## PROBLEM DESCRIPTION
List each line in the entries below that contains the string "OLEJE". Case counts, so match uppercase and lowercase letters precisely.

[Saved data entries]
★ ★ ★ ★ ★ ★ ★

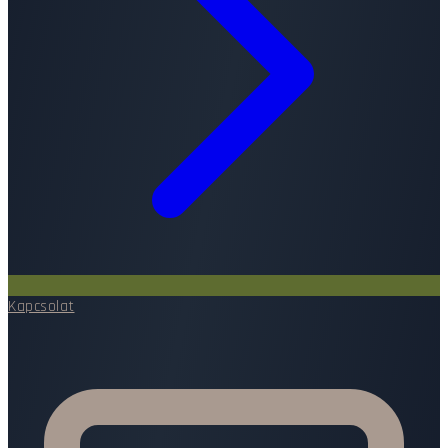
Kapcsolat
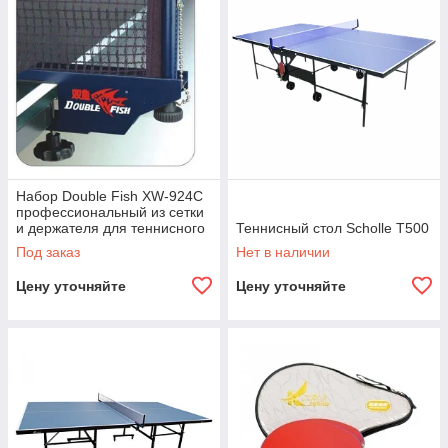
Набор Double Fish XW-924C
профессиональный из сетки
и держателя для теннисного
Теннисный стол Scholle T500
стола
Под заказ
Нет в наличии
Цену уточняйте
Цену уточняйте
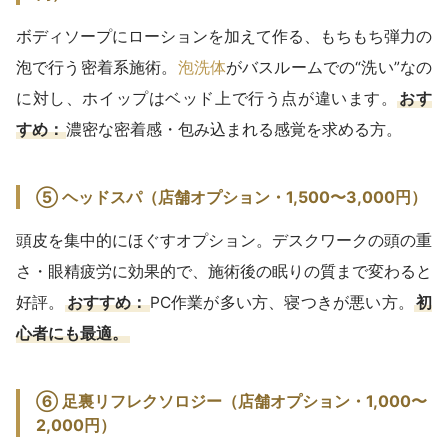
ボディソープにローションを加えて作る、もちもち弾力の
泡で行う密着系施術。
泡洗体
がバスルームでの“洗い”なの
に対し、ホイップはベッド上で行う点が違います。
おす
すめ：
濃密な密着感・包み込まれる感覚を求める方。
⑤ ヘッドスパ（店舗オプション・1,500〜3,000円）
頭皮を集中的にほぐすオプション。デスクワークの頭の重
さ・眼精疲労に効果的で、施術後の眠りの質まで変わると
好評。
おすすめ：
PC作業が多い方、寝つきが悪い方。
初
心者にも最適。
⑥ 足裏リフレクソロジー（店舗オプション・1,000〜
2,000円）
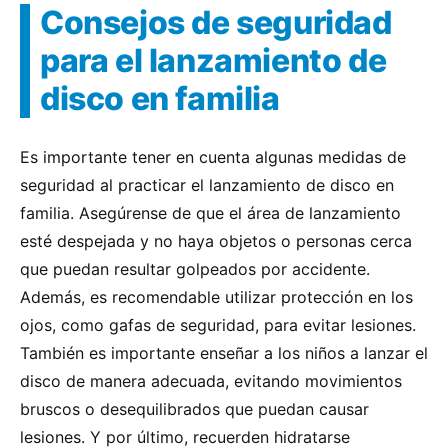
Consejos de seguridad
para el lanzamiento de
disco en familia
Es importante tener en cuenta algunas medidas de
seguridad al practicar el lanzamiento de disco en
familia. Asegúrense de que el área de lanzamiento
esté despejada y no haya objetos o personas cerca
que puedan resultar golpeados por accidente.
Además, es recomendable utilizar protección en los
ojos, como gafas de seguridad, para evitar lesiones.
También es importante enseñar a los niños a lanzar el
disco de manera adecuada, evitando movimientos
bruscos o desequilibrados que puedan causar
lesiones. Y por último, recuerden hidratarse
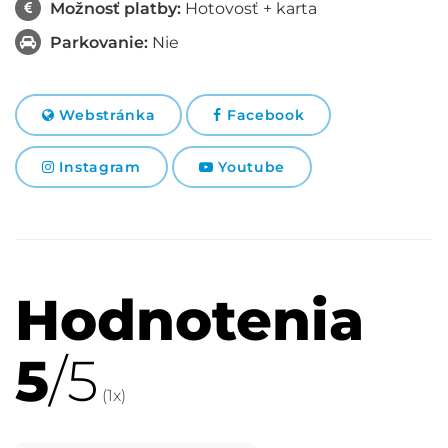
Možnosť platby:
Hotovosť + karta
Parkovanie:
Nie
Webstránka
Facebook
Instagram
Youtube
Hodnotenia
5
/5
(
1
x)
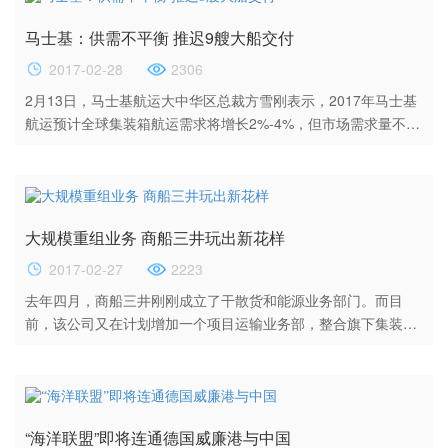
—青岛—高雄—新加坡—巴生港—那瓦西瓦—蒙德拉—科伦坡—
马士基：供需不平衡 推迟9艘大船交付
巴生港—新加坡—新港； WIN航...
2017-02-28
2306
2月13日，马士基航运大中华区总裁方雪刚表示，2017年马士基
航运预计全球集装箱航运需求将增长2%-4%，但市场需求量不会
有明显改善，总体来说行业供需情况仍不是那么均衡。 马士基
航运公布的2016年的财报显示，公司全年亏损3.76亿美元，比去
年同期业绩下滑16.79亿美元。 方雪刚介绍，2016年集装箱航
运市场需求增长在2%到3%左右，而全球集装箱航运运力与2015
大规模重组业务 商船三井玩出新花样
年相比增长4%，行业整体仍处于供求不平衡状态。“受低...
2017-02-27
2223
去年四月，商船三井刚刚成立了干散货和能源业务部门。而目
前，该公司又在计划增加一个项目运输业务部，整合旗下集装
箱、滚装、港口、物流及轮渡业务。 除此之外，商船三井还将
在企业战略规划部（Corporate Planning Division）成立业务战
略执行办公室（Business Strategy Execution Office），主要利
用集成方式的商务智能来进行跨部门、跨领域的推广。与此同
“海洋联盟”即将连通德国威廉港与中国
时，商船三井还将撤销其研究办公室，并将其业务转移至业务...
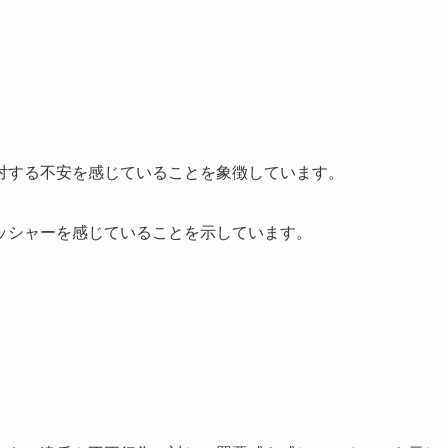
対する不安を感じていることを象徴しています。
ッシャーを感じていることを示しています。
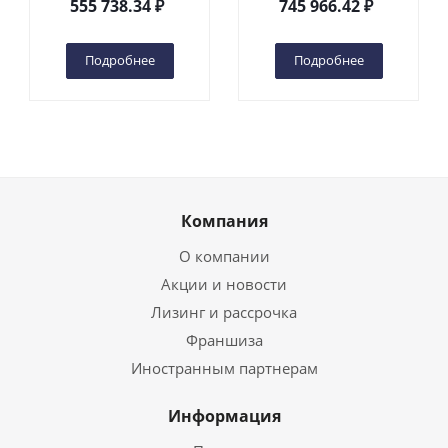
555 738.34
₽
745 966.42
₽
(автономный) (G) в
(автономный) (N) в
Чебоксарах
Чебоксарах
Подробнее
Подробнее
Компания
О компании
Акции и новости
Лизинг и рассрочка
Франшиза
Иностранным партнерам
Информация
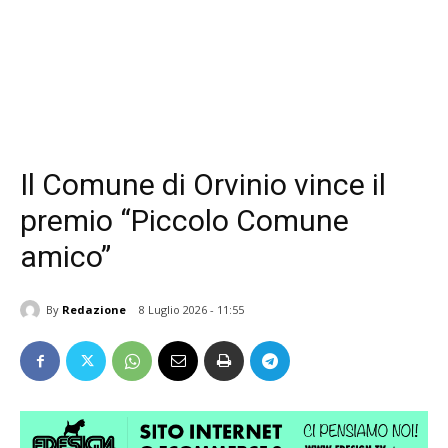
Il Comune di Orvinio vince il
premio “Piccolo Comune
amico”
By
Redazione
8 Luglio 2026 - 11:55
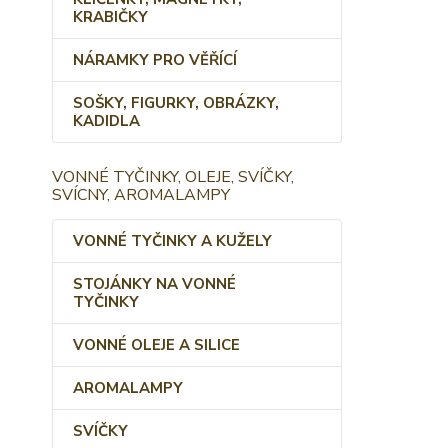
KRABIČKY
NÁRAMKY PRO VĚŘÍCÍ
SOŠKY, FIGURKY, OBRÁZKY,
KADIDLA
VONNÉ TYČINKY, OLEJE, SVÍČKY,
SVÍCNY, AROMALAMPY
VONNÉ TYČINKY A KUŽELY
STOJÁNKY NA VONNÉ
TYČINKY
VONNÉ OLEJE A SILICE
AROMALAMPY
SVÍČKY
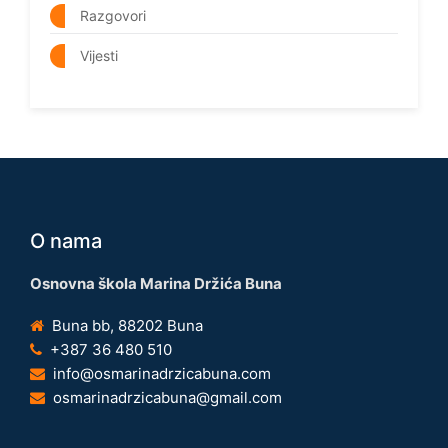
Razgovori
Vijesti
O nama
Osnovna škola Marina Držića Buna
Buna bb, 88202 Buna
+387 36 480 510
info@osmarinadrzicabuna.com
osmarinadrzicabuna@gmail.com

★ ★ ★ ★ ★ ★ ★

## TASK RESULT
VONNÉ TYČINKY, OLEJE, SVÍČKY,
VONNÉ OLEJE A SILICE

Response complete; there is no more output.